Never the less, the latest Jury penalty has been the largest ever in US history on any pharmaceuticals over potential health concerns. Although the awarded disciplinary-damage would likely to be reduced according to a US Supreme Court hearing that limit the ratio of punitive to compensatory damages to 9/1, share prices of Bayer AG had fiercely tumbled following the court hearing and rounded off the day closer to its lowest levels in almost seven years ahead of a stack of lawsuits on similar issue across the world.

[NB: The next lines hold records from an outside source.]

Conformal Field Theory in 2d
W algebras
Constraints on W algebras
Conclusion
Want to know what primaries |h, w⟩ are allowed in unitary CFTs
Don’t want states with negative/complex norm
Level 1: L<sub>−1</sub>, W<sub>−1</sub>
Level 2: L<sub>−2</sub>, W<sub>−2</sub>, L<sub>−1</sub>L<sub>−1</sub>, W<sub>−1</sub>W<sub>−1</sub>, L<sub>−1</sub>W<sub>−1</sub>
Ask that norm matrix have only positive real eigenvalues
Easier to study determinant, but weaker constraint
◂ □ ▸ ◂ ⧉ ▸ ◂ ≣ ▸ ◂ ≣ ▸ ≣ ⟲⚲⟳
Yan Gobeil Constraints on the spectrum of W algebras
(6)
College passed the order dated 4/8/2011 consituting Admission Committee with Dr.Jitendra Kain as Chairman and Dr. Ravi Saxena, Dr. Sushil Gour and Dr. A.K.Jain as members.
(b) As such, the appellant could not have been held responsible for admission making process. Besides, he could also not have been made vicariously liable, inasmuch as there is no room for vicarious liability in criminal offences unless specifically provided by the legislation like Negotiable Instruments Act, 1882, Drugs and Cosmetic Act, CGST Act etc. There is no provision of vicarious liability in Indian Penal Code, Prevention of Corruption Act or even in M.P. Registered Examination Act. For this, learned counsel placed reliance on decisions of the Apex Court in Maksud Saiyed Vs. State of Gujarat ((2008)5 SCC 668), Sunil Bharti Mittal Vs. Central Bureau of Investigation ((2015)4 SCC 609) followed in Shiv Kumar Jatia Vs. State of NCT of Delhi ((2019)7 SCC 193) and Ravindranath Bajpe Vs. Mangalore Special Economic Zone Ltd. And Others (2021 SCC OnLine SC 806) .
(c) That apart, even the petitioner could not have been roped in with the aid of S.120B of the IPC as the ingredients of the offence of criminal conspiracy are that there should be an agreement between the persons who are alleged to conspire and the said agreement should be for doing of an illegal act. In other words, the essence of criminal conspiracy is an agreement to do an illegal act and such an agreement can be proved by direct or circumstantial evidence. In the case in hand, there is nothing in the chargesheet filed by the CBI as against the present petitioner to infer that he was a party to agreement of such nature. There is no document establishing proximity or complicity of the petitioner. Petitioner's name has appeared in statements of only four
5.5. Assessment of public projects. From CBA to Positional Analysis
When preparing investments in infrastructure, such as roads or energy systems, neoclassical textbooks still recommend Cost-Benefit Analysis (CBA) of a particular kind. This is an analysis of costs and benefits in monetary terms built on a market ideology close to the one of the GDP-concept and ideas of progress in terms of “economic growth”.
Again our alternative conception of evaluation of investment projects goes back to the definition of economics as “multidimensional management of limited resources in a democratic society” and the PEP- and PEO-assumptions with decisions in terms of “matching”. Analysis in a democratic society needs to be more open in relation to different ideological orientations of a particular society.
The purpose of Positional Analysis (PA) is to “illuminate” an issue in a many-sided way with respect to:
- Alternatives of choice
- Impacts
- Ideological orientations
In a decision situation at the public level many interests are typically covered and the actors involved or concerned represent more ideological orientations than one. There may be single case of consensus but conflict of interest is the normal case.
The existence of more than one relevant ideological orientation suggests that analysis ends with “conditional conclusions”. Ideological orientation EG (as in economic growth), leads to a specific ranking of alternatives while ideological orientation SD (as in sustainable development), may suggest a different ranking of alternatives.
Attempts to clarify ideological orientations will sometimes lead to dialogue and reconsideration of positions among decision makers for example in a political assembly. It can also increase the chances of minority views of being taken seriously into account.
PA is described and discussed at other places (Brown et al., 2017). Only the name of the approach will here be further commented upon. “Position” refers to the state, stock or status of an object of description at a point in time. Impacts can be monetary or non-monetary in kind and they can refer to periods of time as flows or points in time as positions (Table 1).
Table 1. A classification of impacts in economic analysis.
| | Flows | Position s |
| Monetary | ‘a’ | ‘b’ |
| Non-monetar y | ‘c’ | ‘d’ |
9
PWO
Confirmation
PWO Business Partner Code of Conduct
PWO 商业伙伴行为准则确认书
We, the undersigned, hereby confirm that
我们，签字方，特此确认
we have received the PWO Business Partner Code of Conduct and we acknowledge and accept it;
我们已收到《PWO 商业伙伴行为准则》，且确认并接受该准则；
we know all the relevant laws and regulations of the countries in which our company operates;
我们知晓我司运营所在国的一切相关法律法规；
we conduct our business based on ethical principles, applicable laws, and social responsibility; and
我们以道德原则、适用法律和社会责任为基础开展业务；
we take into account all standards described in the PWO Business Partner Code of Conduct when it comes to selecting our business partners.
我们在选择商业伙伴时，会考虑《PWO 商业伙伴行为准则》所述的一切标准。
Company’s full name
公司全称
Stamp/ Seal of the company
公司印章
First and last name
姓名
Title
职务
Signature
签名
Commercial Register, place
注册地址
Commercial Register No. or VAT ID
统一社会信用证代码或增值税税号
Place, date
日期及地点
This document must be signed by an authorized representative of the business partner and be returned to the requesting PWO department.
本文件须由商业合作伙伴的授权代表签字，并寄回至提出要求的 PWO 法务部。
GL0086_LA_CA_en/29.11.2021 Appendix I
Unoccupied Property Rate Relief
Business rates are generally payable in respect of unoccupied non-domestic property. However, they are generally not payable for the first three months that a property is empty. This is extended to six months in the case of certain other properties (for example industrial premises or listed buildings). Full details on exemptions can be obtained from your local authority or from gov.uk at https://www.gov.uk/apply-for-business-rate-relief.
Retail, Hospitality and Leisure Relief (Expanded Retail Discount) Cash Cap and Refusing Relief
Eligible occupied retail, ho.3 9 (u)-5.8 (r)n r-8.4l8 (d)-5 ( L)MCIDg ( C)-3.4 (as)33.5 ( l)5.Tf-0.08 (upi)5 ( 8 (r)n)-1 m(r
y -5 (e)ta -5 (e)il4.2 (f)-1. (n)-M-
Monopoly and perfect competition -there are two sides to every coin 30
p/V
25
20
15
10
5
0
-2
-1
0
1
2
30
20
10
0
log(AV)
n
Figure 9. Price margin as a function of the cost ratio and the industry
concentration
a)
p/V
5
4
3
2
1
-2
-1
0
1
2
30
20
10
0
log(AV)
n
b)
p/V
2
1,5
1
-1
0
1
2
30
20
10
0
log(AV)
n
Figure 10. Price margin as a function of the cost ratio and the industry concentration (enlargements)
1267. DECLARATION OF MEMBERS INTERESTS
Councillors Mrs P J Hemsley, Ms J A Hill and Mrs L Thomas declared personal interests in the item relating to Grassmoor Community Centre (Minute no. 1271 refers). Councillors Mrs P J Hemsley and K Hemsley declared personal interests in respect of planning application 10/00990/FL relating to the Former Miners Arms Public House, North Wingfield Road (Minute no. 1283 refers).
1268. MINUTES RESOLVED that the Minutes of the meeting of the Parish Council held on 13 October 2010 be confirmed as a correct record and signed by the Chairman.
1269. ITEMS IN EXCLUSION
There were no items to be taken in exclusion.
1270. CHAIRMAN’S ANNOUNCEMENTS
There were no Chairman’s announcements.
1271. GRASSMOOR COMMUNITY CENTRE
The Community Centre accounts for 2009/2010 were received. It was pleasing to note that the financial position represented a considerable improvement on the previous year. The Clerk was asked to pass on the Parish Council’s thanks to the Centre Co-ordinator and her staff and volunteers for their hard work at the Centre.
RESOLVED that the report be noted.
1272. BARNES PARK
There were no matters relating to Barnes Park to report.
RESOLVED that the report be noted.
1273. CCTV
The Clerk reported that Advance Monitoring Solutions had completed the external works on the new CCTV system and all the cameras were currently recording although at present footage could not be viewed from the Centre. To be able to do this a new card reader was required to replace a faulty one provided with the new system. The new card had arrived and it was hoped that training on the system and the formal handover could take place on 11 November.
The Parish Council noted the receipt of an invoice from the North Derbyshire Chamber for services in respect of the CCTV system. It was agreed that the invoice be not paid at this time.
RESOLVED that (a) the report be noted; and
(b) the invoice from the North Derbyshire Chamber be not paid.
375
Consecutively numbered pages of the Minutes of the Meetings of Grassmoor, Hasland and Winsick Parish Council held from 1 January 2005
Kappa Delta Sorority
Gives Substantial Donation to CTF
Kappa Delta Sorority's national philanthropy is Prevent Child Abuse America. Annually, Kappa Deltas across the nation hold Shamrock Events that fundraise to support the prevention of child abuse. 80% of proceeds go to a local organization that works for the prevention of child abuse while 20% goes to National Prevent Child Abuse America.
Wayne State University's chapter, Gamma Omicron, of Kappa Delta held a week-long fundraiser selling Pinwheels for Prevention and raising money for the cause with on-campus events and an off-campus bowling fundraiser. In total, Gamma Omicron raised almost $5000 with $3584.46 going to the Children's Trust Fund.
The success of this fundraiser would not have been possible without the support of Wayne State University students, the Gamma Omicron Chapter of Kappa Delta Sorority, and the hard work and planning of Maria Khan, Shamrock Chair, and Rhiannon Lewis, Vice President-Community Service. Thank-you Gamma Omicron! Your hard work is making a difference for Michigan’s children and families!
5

Concluding that Bayer’s Roundup week killer, prepared on herbicide glyphosate, was defectively designed and the company was failed to warn about its cancer-causing risk, the US jury had set the total punitive damage to $2 billion and added another $55 million as compensation.
After falling as much as 5 percent during the intraday trading, the share of Bayer AG had closed the 2.13 percent lower at 55.33 euros per share. Nevertheless, following the hearing, Bayer had been quoted saying in a statement on Monday (May 13th) that it was bitterly disappointed with the outcome of the hearing and it would appeal, while a Bayer spokesman had labelled the jury’s decision as “excessive and unjustifiable”.